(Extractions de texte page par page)
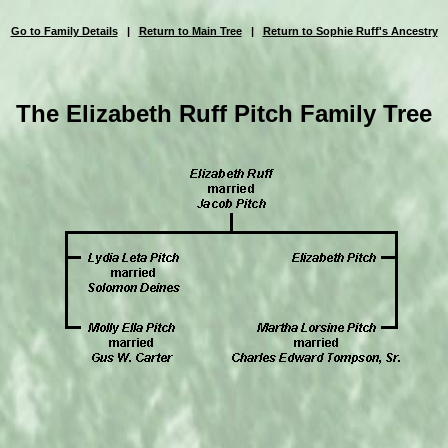
Go to Family Details
|
Return to Main Tree
|
Return to Sophie Ruff's Ancestry
The Elizabeth Ruff Pitch Family Tree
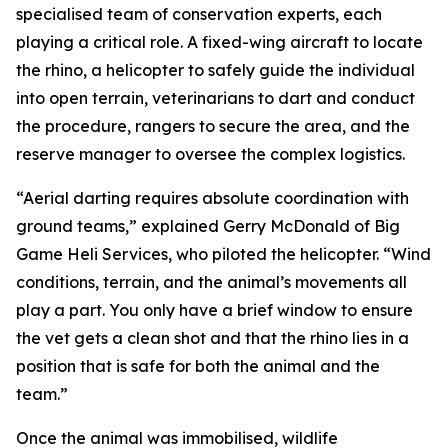
specialised team of conservation experts, each
playing a critical role. A fixed-wing aircraft to locate
the rhino, a helicopter to safely guide the individual
into open terrain, veterinarians to dart and conduct
the procedure, rangers to secure the area, and the
reserve manager to oversee the complex logistics.
“Aerial darting requires absolute coordination with
ground teams,” explained Gerry McDonald of Big
Game Heli Services, who piloted the helicopter. “Wind
conditions, terrain, and the animal’s movements all
play a part. You only have a brief window to ensure
the vet gets a clean shot and that the rhino lies in a
position that is safe for both the animal and the
team.”
Once the animal was immobilised, wildlife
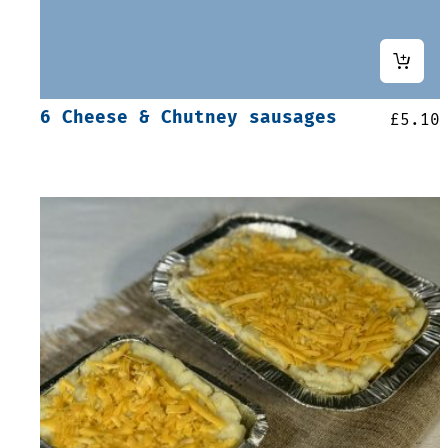
6 Cheese & Chutney sausages
£
5.10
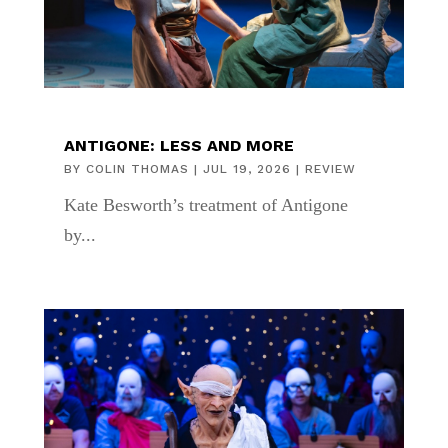
ANTIGONE: LESS AND MORE
BY
COLIN THOMAS
|
JUL 19, 2026
|
REVIEW
Kate Besworth’s treatment of Antigone
by...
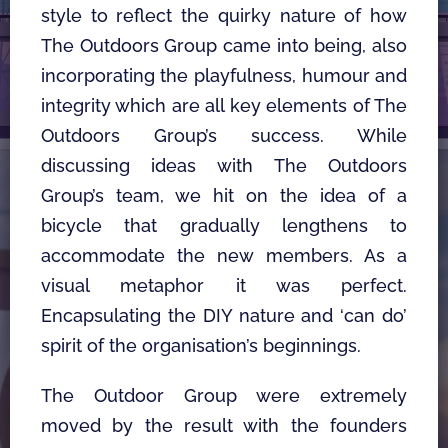
style to reflect the quirky nature of how 
The Outdoors Group came into being, also 
incorporating the playfulness, humour and 
integrity which are all key elements of The 
Outdoors Group’s success. While 
discussing ideas with The Outdoors 
Group’s team, we hit on the idea of a 
bicycle that gradually lengthens to 
accommodate the new members. As a 
visual metaphor it was perfect. 
Encapsulating the DIY nature and ‘can do’ 
spirit of the organisation’s beginnings. 
The Outdoor Group were extremely 
moved by the result with the founders 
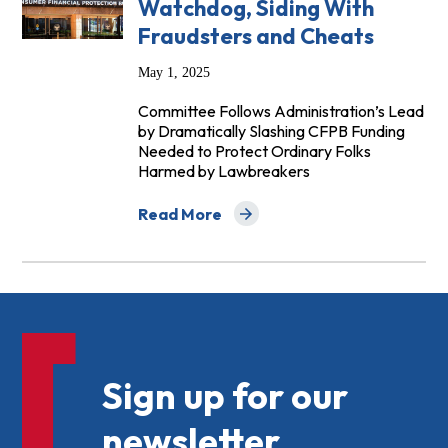
Watchdog, Siding With
Fraudsters and Cheats
May 1, 2025
Committee Follows Administration’s Lead
by Dramatically Slashing CFPB Funding
Needed to Protect Ordinary Folks
Harmed by Lawbreakers
Read More
about House Panel Votes to Eviscerate
Sign up for our
newsletter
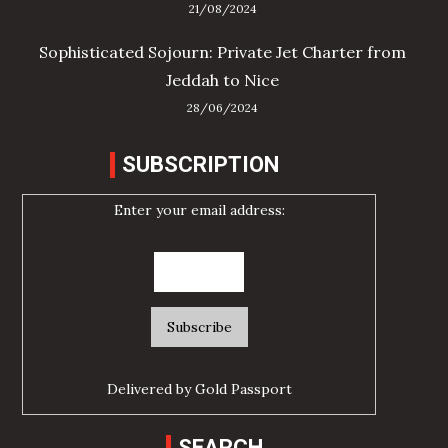
21/08/2024
Sophisticated Sojourn: Private Jet Charter from
Jeddah to Nice
28/06/2024
SUBSCRIPTION
Enter your email address:
Delivered by
Gold Passport
SEARCH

• [Consigne]: Remplacez « helicopter » par « chopper » dans toutes les entrées ci-dessus, puis redonnez-les sans aucune autre modification et sans les images.

• [Tâche réalisée]:
Go to Family Details
|
Return to Main Tree
|
Return to Sophie Ruff's Ancestry
The Elizabeth Ruff Pitch Family Tree
specialised team of conservation experts, each
playing a critical role. A fixed-wing aircraft to locate
the rhino, a chopper to safely guide the individual
into open terrain, veterinarians to dart and conduct
the procedure, rangers to secure the area, and the
reserve manager to oversee the complex logistics.
“Aerial darting requires absolute coordination with
ground teams,” explained Gerry McDonald of Big
Game Heli Services, who piloted the chopper. “Wind
conditions, terrain, and the animal’s movements all
play a part. You only have a brief window to ensure
the vet gets a clean shot and that the rhino lies in a
position that is safe for both the animal and the
team.”
Once the animal was immobilised, wildlife
6 Cheese & Chutney sausages
£
5.10
ANTIGONE: LESS AND MORE
BY
COLIN THOMAS
|
JUL 19, 2026
|
REVIEW
Kate Besworth’s treatment of Antigone
by...
style to reflect the quirky nature of how 
The Outdoors Group came into being, also 
incorporating the playfulness, humour and 
integrity which are all key elements of The 
Outdoors Group’s success. While 
discussing ideas with The Outdoors 
Group’s team, we hit on the idea of a 
bicycle that gradually lengthens to 
accommodate the new members. As a 
visual metaphor it was perfect. 
Encapsulating the DIY nature and ‘can do’ 
spirit of the organisation’s beginnings. 
The Outdoor Group were extremely 
moved by the result with the founders 
Watchdog, Siding With
Fraudsters and Cheats
May 1, 2025
Committee Follows Administration’s Lead
by Dramatically Slashing CFPB Funding
Needed to Protect Ordinary Folks
Harmed by Lawbreakers
Read More
about House Panel Votes to Eviscerate
Sign up for our
newsletter
21/08/2024
Sophisticated Sojourn: Private Jet Charter from
Jeddah to Nice
28/06/2024
SUBSCRIPTION
Enter your email address:
Delivered by
Gold Passport
SEARCH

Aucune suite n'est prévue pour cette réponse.